» **Суть задания**:
Продолжите текст о творчестве как волевом усилии человека, начав сразу после его последнего предложения.

» **Исходный текст**:
Русская ментальность в языке и тексте - Колесов Владимир Викторович. Страница 90
Человек на земле не просто творит, творчество — его «внутреннее состояние» (Соловьев), «активное, мужественное, сознательное» (Булгаков), «человек как субъект есть акт, есть усилие», «это возвышение над собой, трансцендирование себя» (Бердяев).
Не умножая высказываний на эту тему, заметим общее согласие в существе дела: волевое усилие человека состоит в осознанном стремлении быть проводником высших начал и ценностей, которым он служит и которые он воплощает (слова Семена Франка). Только в этом случае человек остается человеком, не обретая мертвенности личины. Иначе остается маска, имитирующая волевое творческое усилие; примерно такое, какое описывал наблюдательный иностранец, говоря о Николае I: «Император всегда в своей роли, которую он исполняет как большой актер. Масок (личин, харь. — В. К.) у него много, но нет живого лица, и, когда под ними ищешь человека, всегда находишь только императора» [Кюстин 1990: 107]. Сведение творчества к функции уничтожает человеческое и человечное.

» **Исходные данные**:
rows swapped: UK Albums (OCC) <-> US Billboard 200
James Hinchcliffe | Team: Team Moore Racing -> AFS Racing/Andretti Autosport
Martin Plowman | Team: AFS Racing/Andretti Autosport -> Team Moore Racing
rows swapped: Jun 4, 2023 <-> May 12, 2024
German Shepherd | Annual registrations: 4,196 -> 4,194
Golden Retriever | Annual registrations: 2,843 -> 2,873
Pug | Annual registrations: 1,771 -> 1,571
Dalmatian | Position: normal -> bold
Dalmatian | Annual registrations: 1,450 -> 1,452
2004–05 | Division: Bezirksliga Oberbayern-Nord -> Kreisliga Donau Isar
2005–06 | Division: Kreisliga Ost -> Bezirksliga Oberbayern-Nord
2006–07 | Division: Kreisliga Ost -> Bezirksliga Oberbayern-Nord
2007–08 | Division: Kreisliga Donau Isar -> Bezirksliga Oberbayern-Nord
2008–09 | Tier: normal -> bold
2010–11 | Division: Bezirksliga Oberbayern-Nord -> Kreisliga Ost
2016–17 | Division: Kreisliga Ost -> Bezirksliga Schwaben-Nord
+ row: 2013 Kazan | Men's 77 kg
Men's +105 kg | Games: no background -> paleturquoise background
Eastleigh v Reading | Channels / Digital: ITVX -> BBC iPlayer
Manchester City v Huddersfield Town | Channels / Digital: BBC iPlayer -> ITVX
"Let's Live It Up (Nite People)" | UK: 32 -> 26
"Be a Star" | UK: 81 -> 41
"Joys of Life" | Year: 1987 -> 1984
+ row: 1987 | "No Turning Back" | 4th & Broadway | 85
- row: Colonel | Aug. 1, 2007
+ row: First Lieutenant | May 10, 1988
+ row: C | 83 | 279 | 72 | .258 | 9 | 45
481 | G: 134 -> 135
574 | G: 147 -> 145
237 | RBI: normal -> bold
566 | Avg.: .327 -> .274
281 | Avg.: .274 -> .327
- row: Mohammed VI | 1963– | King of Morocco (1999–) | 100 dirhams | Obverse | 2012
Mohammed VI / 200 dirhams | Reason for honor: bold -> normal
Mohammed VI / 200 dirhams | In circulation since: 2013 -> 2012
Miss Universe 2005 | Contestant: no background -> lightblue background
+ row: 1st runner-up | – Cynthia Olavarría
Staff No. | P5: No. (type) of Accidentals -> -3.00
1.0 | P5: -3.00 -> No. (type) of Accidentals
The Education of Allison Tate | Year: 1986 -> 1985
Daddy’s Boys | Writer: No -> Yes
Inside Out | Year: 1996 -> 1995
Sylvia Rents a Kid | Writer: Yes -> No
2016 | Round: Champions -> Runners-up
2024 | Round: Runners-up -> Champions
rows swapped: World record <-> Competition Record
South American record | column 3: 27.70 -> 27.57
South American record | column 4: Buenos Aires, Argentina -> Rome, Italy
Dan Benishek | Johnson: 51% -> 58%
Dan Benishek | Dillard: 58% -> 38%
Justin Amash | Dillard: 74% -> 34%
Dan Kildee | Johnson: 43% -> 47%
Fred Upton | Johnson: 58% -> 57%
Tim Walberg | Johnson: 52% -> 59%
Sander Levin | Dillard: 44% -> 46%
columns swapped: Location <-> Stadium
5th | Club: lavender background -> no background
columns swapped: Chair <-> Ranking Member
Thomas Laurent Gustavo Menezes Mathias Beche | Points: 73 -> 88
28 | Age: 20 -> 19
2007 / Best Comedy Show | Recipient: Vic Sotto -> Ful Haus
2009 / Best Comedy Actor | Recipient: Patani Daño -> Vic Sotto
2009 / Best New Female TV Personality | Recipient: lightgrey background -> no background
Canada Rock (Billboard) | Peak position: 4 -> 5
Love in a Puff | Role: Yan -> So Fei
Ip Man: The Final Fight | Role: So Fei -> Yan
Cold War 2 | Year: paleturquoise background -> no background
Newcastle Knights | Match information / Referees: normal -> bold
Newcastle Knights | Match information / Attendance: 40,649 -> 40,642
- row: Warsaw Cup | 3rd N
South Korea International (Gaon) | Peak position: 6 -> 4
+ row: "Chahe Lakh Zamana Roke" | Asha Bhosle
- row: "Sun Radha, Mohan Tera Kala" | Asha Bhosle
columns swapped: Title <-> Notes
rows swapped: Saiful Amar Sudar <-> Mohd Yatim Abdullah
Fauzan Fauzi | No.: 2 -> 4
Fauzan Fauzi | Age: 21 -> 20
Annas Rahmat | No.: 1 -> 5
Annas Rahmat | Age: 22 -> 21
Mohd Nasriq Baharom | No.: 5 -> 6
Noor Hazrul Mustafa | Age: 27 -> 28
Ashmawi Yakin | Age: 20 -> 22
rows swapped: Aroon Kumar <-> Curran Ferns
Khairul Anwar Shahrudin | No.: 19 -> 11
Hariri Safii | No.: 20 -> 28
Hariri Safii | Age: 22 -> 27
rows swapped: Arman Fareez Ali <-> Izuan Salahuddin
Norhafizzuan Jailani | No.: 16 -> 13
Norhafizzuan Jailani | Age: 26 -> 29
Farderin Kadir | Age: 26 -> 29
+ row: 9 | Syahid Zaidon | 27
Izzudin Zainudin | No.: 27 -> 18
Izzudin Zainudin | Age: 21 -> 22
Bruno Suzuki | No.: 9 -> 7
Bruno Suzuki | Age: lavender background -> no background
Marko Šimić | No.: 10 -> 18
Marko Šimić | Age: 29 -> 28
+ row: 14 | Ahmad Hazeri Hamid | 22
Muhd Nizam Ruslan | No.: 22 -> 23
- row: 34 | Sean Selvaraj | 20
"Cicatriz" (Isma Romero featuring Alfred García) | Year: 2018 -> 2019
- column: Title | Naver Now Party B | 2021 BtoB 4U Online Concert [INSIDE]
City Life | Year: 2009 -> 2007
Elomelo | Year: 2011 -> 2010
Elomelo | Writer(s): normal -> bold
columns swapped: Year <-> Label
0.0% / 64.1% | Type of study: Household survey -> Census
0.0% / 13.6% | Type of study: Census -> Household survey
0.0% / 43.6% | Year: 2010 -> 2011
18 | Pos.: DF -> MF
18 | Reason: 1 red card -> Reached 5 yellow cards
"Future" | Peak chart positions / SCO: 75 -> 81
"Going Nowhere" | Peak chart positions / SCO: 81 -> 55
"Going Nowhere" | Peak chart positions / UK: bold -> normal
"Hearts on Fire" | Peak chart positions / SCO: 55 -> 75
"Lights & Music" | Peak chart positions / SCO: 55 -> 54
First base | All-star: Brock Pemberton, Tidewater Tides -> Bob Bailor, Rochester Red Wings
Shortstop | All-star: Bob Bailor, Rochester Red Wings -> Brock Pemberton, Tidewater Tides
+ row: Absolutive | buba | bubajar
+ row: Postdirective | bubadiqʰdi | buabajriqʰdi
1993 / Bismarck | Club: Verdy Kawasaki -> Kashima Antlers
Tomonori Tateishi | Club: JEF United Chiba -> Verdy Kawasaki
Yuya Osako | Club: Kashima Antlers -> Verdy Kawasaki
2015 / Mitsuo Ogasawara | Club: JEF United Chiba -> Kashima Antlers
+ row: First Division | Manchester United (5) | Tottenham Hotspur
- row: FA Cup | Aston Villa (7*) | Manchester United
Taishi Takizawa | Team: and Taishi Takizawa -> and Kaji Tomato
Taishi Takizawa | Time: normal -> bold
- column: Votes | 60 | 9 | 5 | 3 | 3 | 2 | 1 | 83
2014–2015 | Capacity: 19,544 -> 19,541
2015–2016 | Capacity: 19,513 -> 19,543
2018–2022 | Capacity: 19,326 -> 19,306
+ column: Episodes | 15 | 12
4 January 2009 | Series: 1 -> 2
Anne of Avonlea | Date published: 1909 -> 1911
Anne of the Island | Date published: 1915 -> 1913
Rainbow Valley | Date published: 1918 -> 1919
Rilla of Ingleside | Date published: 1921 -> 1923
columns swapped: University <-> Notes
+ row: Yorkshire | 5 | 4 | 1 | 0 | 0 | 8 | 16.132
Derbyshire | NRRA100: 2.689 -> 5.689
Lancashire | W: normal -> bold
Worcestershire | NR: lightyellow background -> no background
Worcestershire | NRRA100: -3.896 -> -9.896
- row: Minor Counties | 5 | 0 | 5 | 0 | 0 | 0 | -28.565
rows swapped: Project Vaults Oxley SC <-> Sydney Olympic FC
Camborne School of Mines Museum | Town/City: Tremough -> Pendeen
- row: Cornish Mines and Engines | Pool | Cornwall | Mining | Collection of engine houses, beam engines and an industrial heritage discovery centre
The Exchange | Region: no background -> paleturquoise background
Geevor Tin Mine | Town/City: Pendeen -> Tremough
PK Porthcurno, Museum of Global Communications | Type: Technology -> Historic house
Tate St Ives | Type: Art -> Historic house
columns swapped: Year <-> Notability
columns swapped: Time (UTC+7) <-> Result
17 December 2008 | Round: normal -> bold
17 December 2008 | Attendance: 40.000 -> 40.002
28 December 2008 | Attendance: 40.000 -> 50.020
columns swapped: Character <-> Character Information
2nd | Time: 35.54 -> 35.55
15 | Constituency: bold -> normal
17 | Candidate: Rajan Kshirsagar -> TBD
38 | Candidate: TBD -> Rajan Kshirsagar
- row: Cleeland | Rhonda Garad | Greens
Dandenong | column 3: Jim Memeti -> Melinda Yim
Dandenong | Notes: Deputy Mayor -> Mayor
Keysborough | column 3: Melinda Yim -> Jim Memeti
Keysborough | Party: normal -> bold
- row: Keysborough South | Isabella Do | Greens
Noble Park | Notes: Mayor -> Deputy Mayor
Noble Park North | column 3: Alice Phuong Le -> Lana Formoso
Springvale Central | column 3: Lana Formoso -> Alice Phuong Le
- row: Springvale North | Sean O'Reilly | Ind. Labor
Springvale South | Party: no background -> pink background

» **Ответ к задаче**:
Таким образом, постигая сущности в «лике», человек обязан преодолеть в себе тягостные путы конкретного «лица» и осуществить на деле предназначенное: дать сущности в их явлениях. Через человека, и только через него одного, божественные сущности жизни могут стать явлениями жития. Лик как прообраз, преображенный «лицом», явлен в личине, которая становится именно символом, поскольку за наличностью лица скрывает божественный лик сущности. «Человек есть символ, ибо в нем есть знак иного и он есть знак иного» [Бердяев 1939: 40].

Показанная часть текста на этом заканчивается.